Diputado Tomás Zavala se defiende: asegura que su sueldo legislativo «nada que ver»

El diputado Tomás Zavala desata polémica en San Luis Potosí al justificar su costoso reloj de lujo argumentando que la dieta legislativa es insuficiente y defendiendo su fortuna como empresario.

En un escenario donde la austeridad gubernamental se pregona como el eje de la actual administración pública, el diputado Tomás Zavala ha colocado el dedo en la llaga de la opinión pública al normalizar el uso de artículos suntuosos bajo el argumento de que sus lujos no provienen del erario, argumentando de manera implícita que el salario de un representante popular es insuficiente para costearlos. Durante un reciente encuentro con medios de comunicación, el legislador fue cuestionado por la portación de un visible reloj de alta gama, una situación que no tardó en transformarse en un debate sobre la brecha económica entre la clase política y los sectores más vulnerables de la entidad.

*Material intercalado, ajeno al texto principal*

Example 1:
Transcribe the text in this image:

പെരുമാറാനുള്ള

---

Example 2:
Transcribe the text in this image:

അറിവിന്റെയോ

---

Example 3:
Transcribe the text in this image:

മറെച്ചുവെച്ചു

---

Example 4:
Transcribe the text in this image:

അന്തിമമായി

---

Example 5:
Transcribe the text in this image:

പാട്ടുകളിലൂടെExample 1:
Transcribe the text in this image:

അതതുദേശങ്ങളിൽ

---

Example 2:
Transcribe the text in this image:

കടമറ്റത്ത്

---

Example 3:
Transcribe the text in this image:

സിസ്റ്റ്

Lejos de mostrar prudencia o empatía con el contexto de las comunidades que representa, el congresista reaccionó de manera defensiva ante las interrogantes de la prensa. Zavala minimizó el impacto visual de su ostentación asegurando que las percepciones que recibe en el Congreso del Estado son incapaces de financiar una pieza de tal magnitud, afirmando de forma tajante que ni trabajando de manera íntegra durante uno o dos años sin «realizar otros gastos»sin comer» podría adquirirse un artículo similar con la dieta legislativa.

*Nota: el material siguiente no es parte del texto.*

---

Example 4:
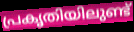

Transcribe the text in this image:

പ്രകൃതിയിലുണ്ട്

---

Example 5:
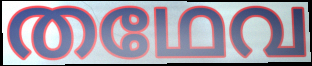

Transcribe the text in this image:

തഥേവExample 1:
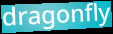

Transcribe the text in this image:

dragonfly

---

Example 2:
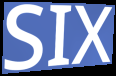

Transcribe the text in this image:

SIX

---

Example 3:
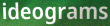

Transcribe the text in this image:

ideograms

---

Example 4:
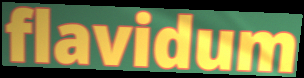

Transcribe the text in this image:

flavidum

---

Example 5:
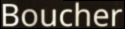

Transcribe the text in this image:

Boucher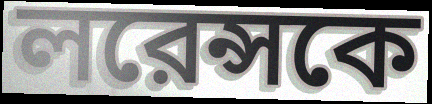
লরেন্সকেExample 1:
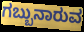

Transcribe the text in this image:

ಗಬ್ಬುನಾರುವ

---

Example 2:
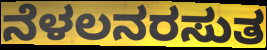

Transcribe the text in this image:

ನೆಳಲನರಸುತ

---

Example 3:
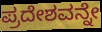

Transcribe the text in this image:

ಪ್ರದೇಶವನ್ನೇ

Esta declaración, que pretende funcionar como un deslinde de corrupción, termina por exhibir una alarmante desconexión con la realidad de un estado donde los ingresos promedio de la población se encuentran a años luz del presupuesto de la burbuja política.

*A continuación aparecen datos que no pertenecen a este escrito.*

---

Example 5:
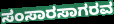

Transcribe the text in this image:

ಸಂಸಾರಸಾಗರವ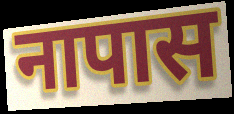
नापासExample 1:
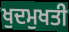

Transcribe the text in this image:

ਖੁਦਮੁਖਤੀ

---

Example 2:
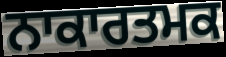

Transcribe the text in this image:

ਨਾਕਾਰਤਮਕ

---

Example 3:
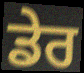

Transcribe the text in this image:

ਡੇਰ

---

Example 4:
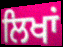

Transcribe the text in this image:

ਲਿਖਾਂ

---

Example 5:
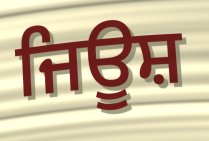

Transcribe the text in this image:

ਜਿਊਸ਼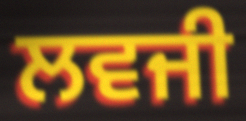
ਲਵਜੀ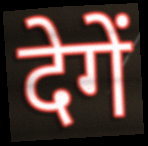
देगें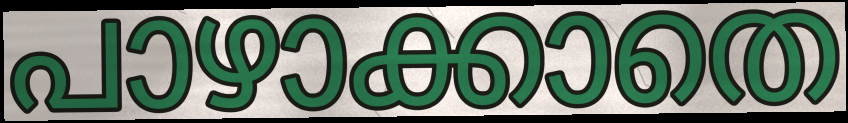
പാഴാക്കാതെ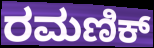
ರಮಣಿಕ್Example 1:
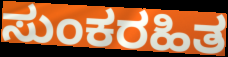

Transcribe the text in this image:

ಸುಂಕರಹಿತ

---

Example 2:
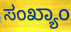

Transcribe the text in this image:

ಸಂಖ್ಯಾಂ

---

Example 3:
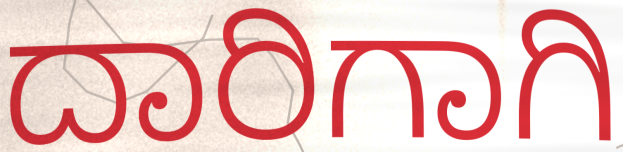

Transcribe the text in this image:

ದಾರಿಗಾಗಿ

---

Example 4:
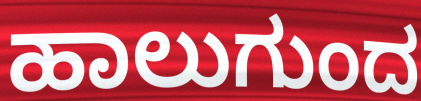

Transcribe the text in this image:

ಹಾಲುಗುಂದ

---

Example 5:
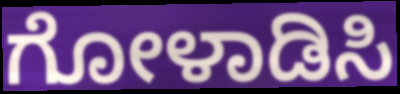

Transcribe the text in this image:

ಗೋಳಾಡಿಸಿ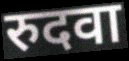
रुदवाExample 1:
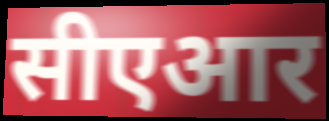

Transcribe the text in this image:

सीएआर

El representante del Partido del Trabajo justificó su estilo de vida atribuyendo su capacidad económica en su totalidad a su trayectoria en el sector privado, donde afirma haberse consolidado como un empresario exitoso en el rubro del transporte público federal desde hace tres décadas.

Si bien el marco legal no impide el éxito comercial previo a la función pública, la insistencia del legislador en contrastar sus altas ganancias empresariales frente a lo que considera un limitado sueldo como diputado ha generado severos cuestionamientos sobre las verdaderas motivaciones de su permanencia en la curul. La postura de que el servicio público «no deja suficiente» contradice el espíritu de la vocación de servicio, especialmente al provenir de un integrante de la coalición gobernante que abandera la bandera de la justicia social.

La confrontación alcanzó su punto más álgido cuando se le recordó la persistente pobreza que impera en los municipios que integran su propio distrito electoral. Ante la evidente incongruencia de portar un accesorio de miles de pesos en zonas con marcadas carencias básicas, el diputado defendió su derecho individual a lucir su patrimonio, argumentando que sus pertenencias son fruto de su trabajo y que no representan un robo al pueblo.